Noch bis zum 1. Juli sind in der Galerie Müller die Bilder von Kurt Fahrner zu sehen. Das Gemälde der gekreuzigten Frau hat grosses Aufsehen erregt. Historiker Georg Kreis hat den Fall aufgearbeitet.

Barfi_Affäre1, Kurt Farner
Die «Klagemauer» am 29. April 1959 (links aussen Kurt Fahrner) mit der noch verhüllten «Kreuzigung» .

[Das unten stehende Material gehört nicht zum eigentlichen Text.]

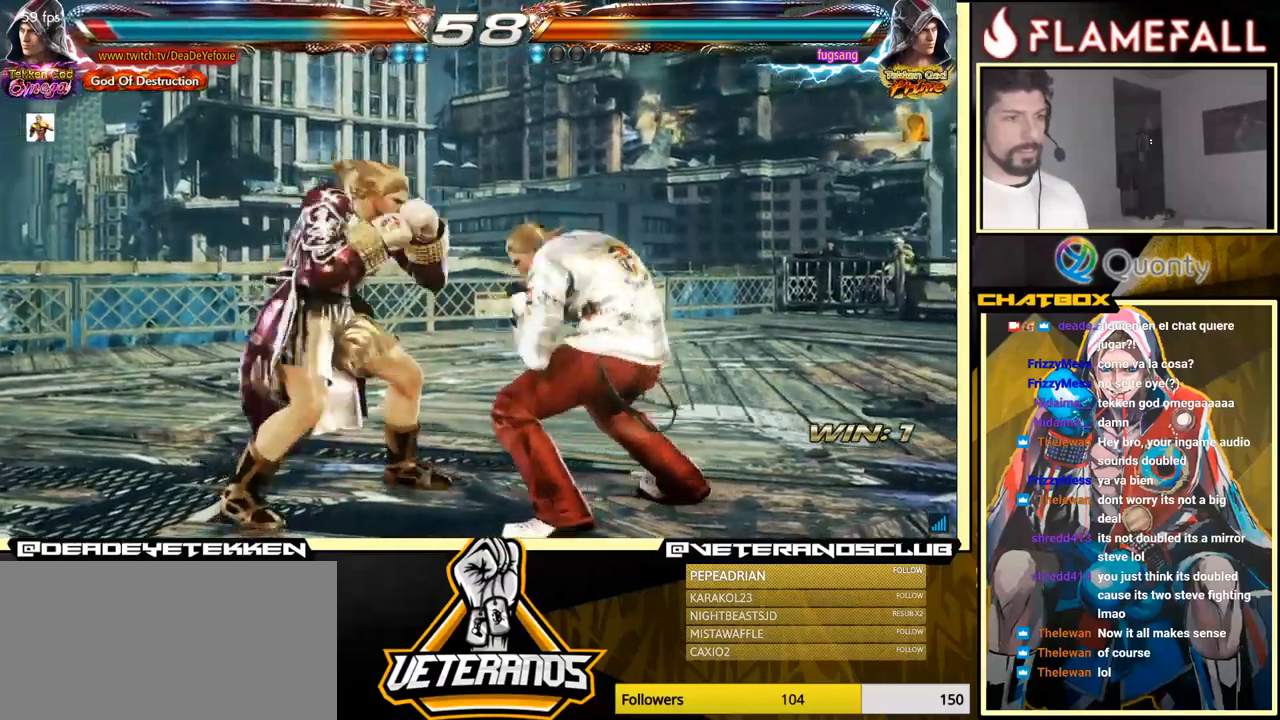
{"buttons": [], "left_stick": "up", "events": []}
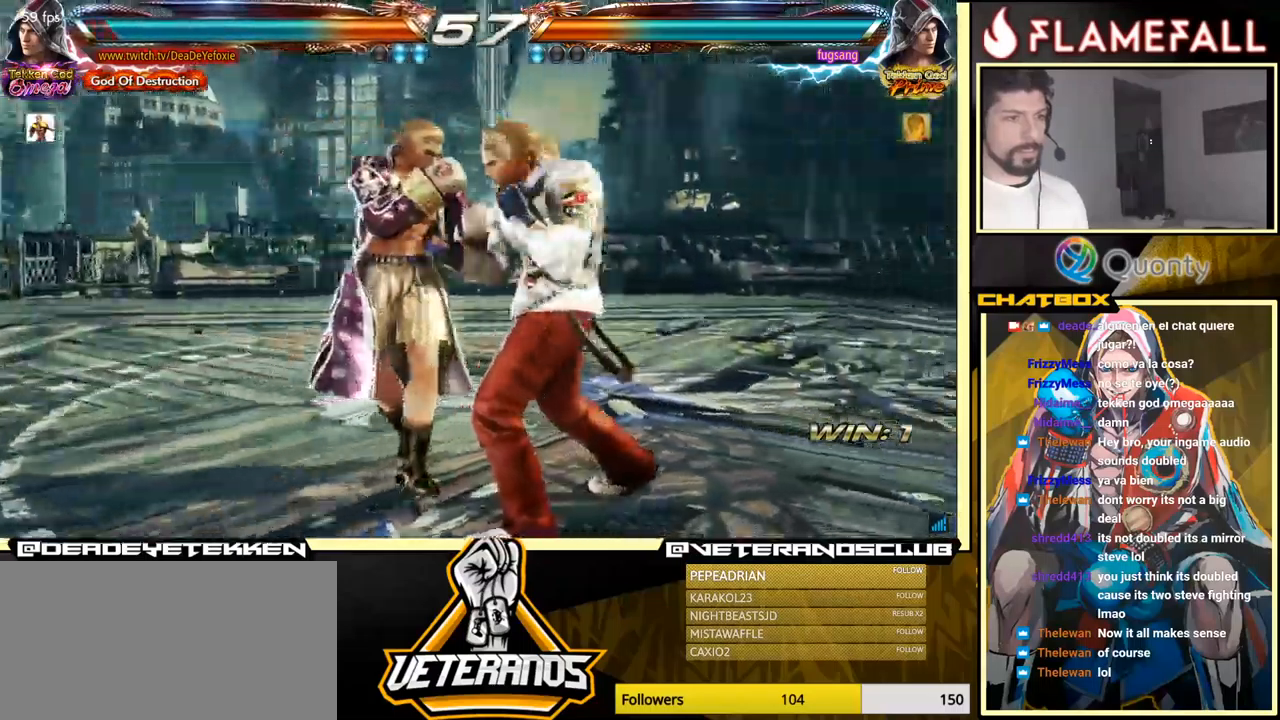
{"buttons": [], "left_stick": "down", "events": [[500, "left_stick", "down"]]}
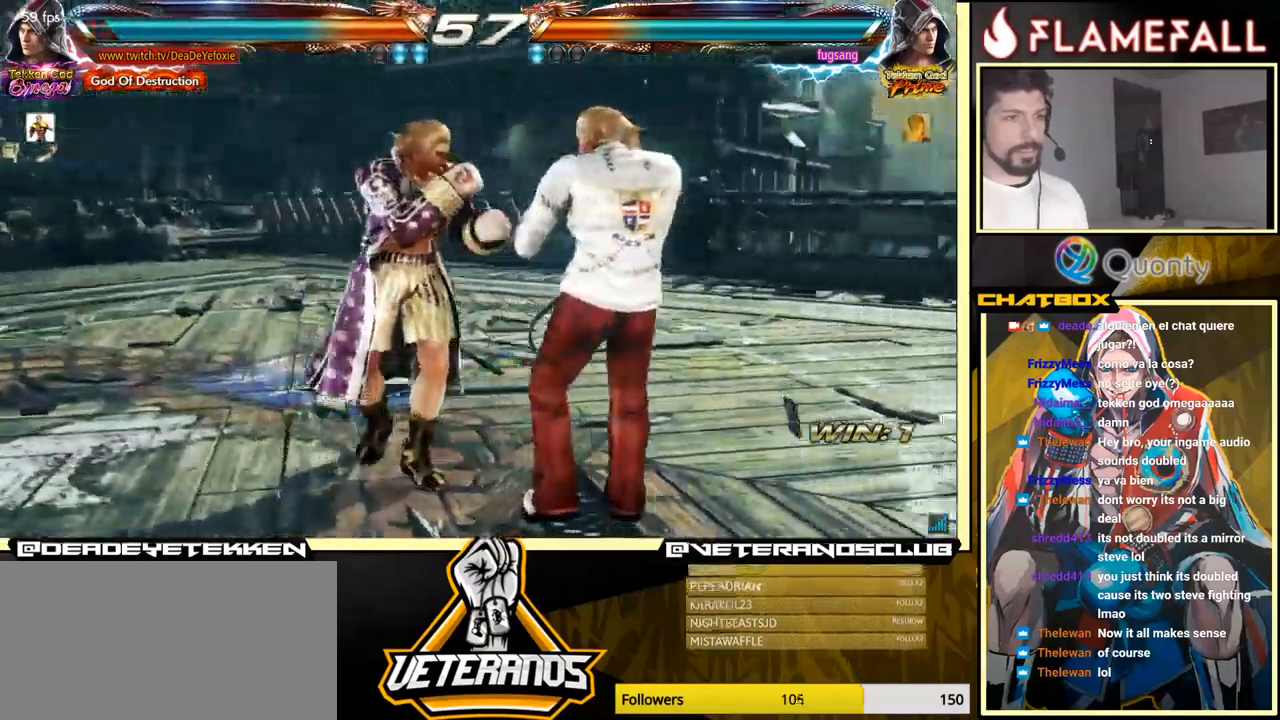
{"buttons": [], "left_stick": "center", "events": [[16, "X", "down"], [66, "X", "up"], [183, "left_stick", "center"], [283, "left_stick", "left"], [433, "left_stick", "center"]]}
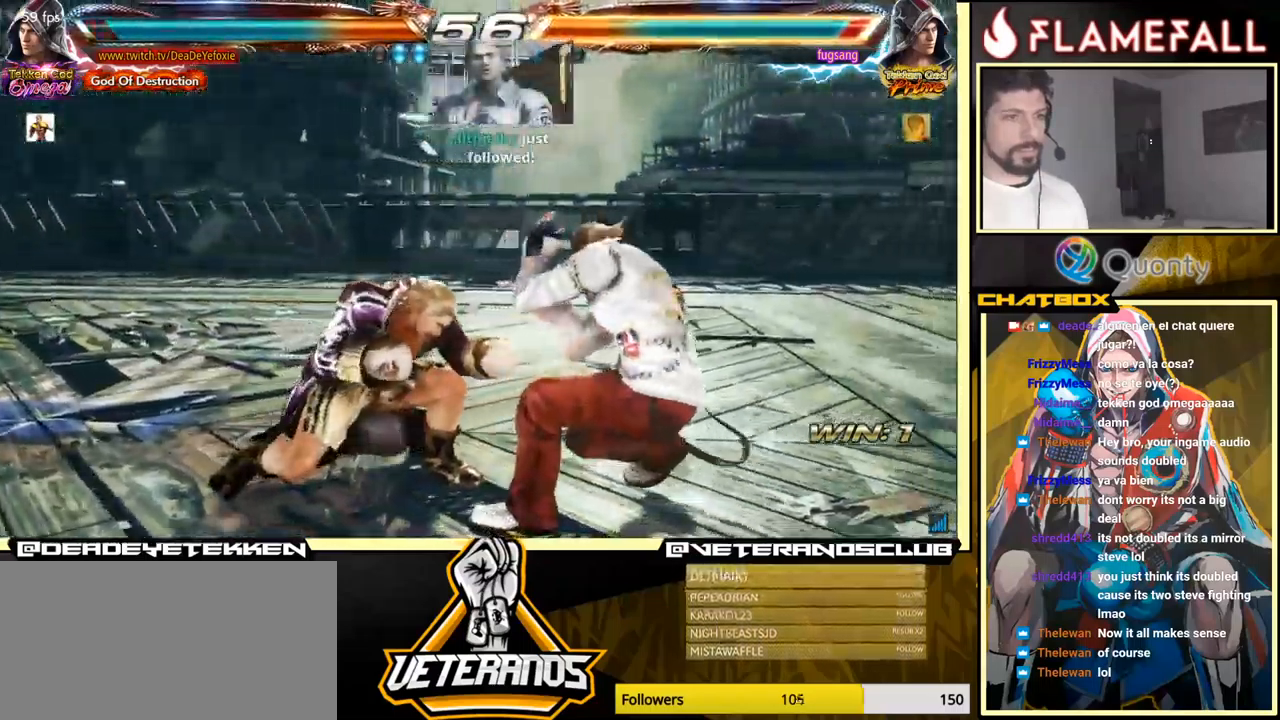
{"buttons": [], "left_stick": "left", "events": [[250, "left_stick", "left"]]}
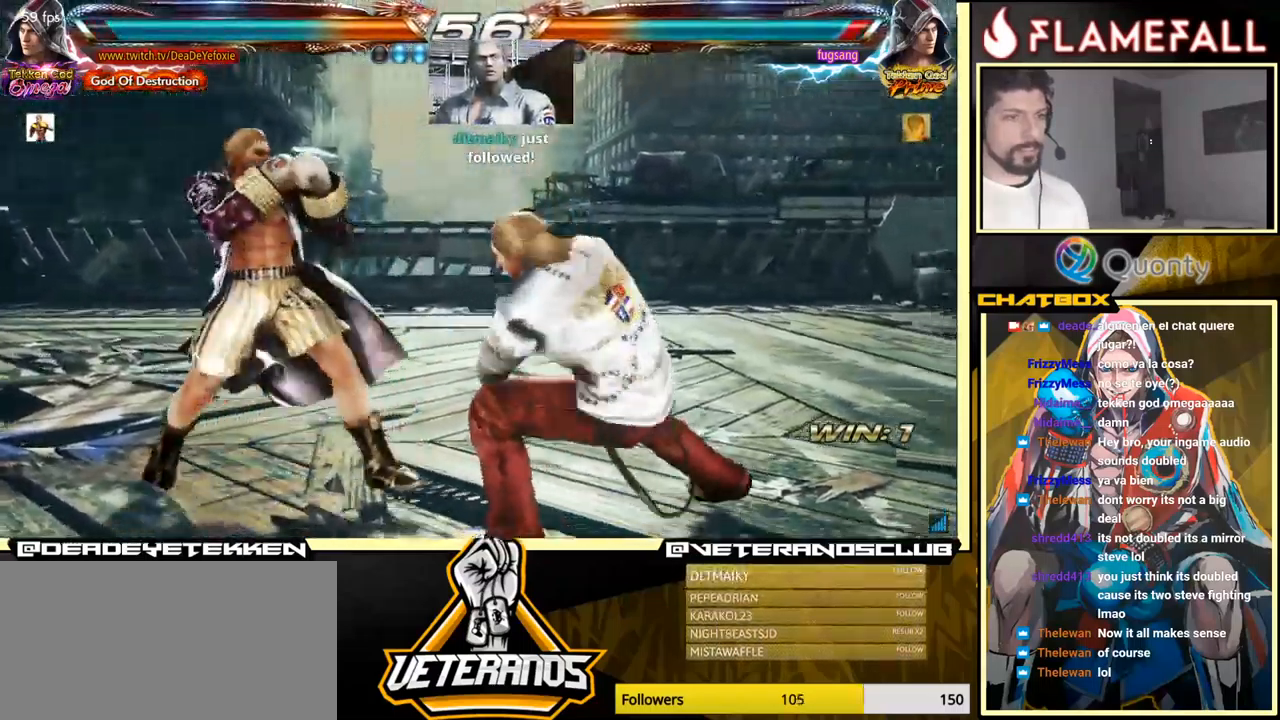
{"buttons": [], "left_stick": "left", "events": []}
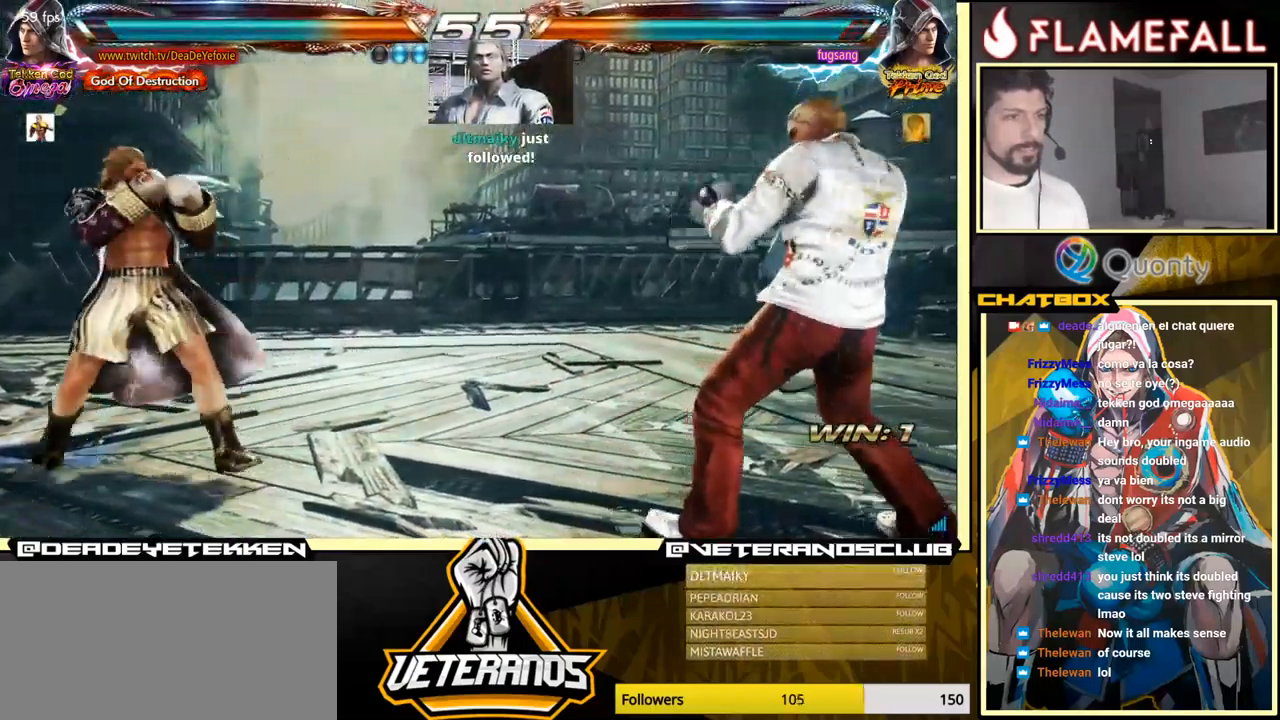
{"buttons": [], "left_stick": "left", "events": [[33, "R2", "down"], [183, "R2", "up"], [283, "X", "down"], [483, "X", "up"]]}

Das Bild des Malers Kurt Fahrner, das eine an einem Kreuz festgemachte, entblösste Frau zeigt, erlangte grosse Berühmtheit: 1959 wurde es von der Basler Staatsanwaltschaft beschlagnahmt und während über 20 Jahren unter Verschluss gehalten. Nun zeigt eine Ausstellung in der Galerie Müller, an der Rebgasse 46 in Basel, die Bilder des Aktionskünstlers noch bis zum 1. Juli.

Das Bild mit der gekreuzigten Frau erblickte am 29. April 1959 das Licht der Welt beziehungsweise der zunächst lokalen Öffentlichkeit. Es wird auf dem Basler Barfüsserplatz, auf der «Klagemauer», präsentiert, zunächst noch verhüllt, dann bei Trommelwirbel und Trompeten- und Klarinettenklang feierlich enthüllt.  

Doch nur wenig später verladen fünf behelmte Polizisten das Gemälde in einen Kastenwagen. Die Polizei greift wohl wegen des symbolischen Gehalts des Gemäldes ein und nicht wegen seiner künstlerischen Form.

Damit nicht genug: Die Behörden holen noch weiter aus – mit Verhören, Hausdurchsuchungen, Beschlagnahmungen von Privatkorrespondenzen, von Fotoapparaten und Tonbändern, mit Telefonkontrollen und einem Gang zum Gericht. Die Intervention kommt nicht von Leuten, die sich direkt betroffen gefühlt haben könnten, sondern von der Staatsanwaltschaft. Diese glaubt zu wissen, welche Sensibilität geschützt werden muss. Sie ist, wie auch ihr Rekurs an eine weitere Instanz zeigt, die treibende Kraft.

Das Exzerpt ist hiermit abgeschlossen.